Lui, Luigi Veronelli il provocatore, è morto cinque anni fa, lasciando a tutti noi un’eredità pesante di impegni.
Qualcuno passa, raccoglie e va, come nella quercia carducciana: il valore si scopre nell’azione, la grandezza del valore si evidenzia nell’assenza.
In questo momento di degrado etico, di caduta del gusto non posso che ricordare i suoi gesti, guasconi a volte, provocatori sempre, eccessivi mai; sempre misurati all’importanza dell’evento, attenti a marcare le sottili differenze che creano valori identitari.
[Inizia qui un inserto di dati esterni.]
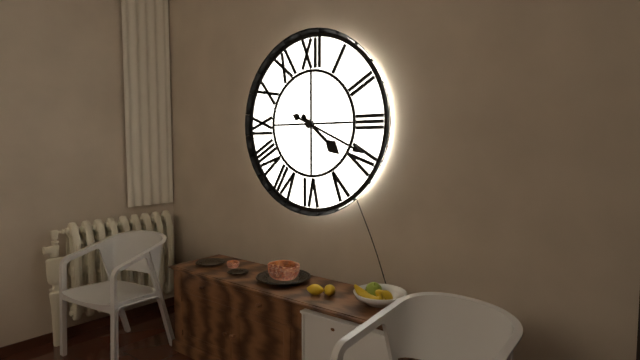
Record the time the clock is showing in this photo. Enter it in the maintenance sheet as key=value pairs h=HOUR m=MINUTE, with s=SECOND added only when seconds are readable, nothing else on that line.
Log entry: h=4 m=19
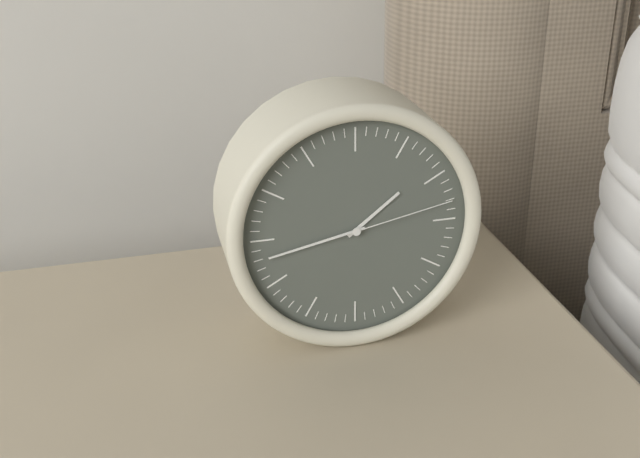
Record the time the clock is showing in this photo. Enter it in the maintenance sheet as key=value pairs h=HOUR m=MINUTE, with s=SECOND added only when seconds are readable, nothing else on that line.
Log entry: h=1 m=43 s=13
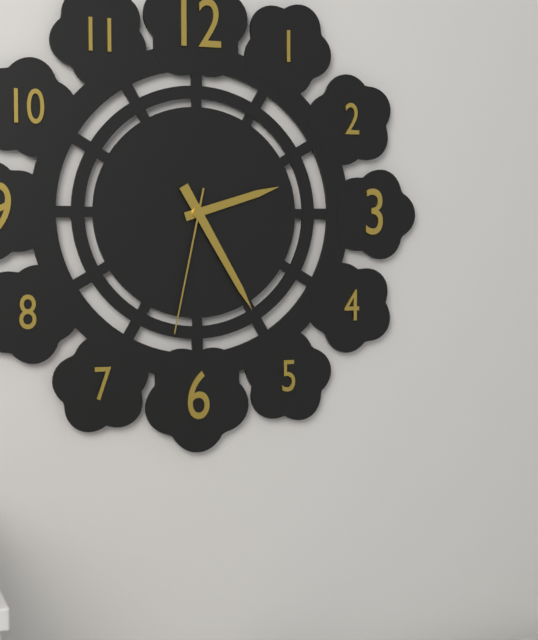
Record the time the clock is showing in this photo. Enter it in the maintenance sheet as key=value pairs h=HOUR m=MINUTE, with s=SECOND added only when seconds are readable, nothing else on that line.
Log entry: h=2 m=25 s=32
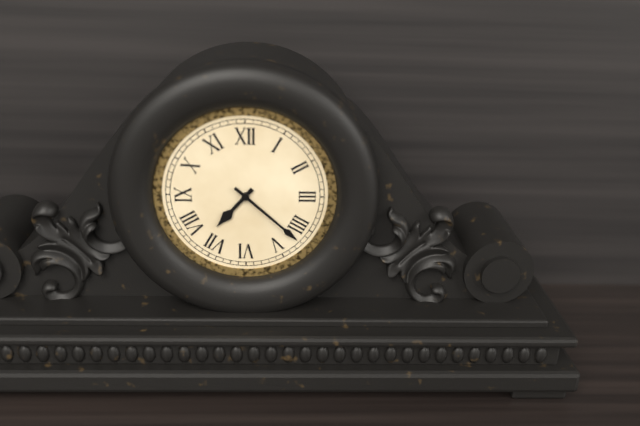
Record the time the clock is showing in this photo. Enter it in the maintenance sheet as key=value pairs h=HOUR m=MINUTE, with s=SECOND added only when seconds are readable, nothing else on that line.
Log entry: h=7 m=22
Le sue labbra grosse ad assaporare il dettaglio che sfugge ai più, il senso stesso delle cose.
Come un nuovo Tiresia capace di vedere lontano, oltre la vista, nel mondo dove vivono le soluzioni.
Non dimentichiamo che questo è stato.
Luigi Veronelli il provocatore è morto in anticipo, ci aveva fatto credere di vivere 103 anni, e ci ha fregati.
Noi ci eravamo adagiati nella sua presenza e non ci siamo accorti che era stato non un cronista ma un creatore.
Ha dovuto morire per farcelo capire, perché rileggessimo quello che ha scritto e camminassimo le vigne da lui create.
D’altronde ce l’aveva detto: qui bene latet bene vivit (vive bene chi bene si nasconde), c’era scritto all’ingresso della sua casa per cui Luigi Veronelli il provocatore, l’ateo, l’anarchico, beffardamente ride e vive ottimamente.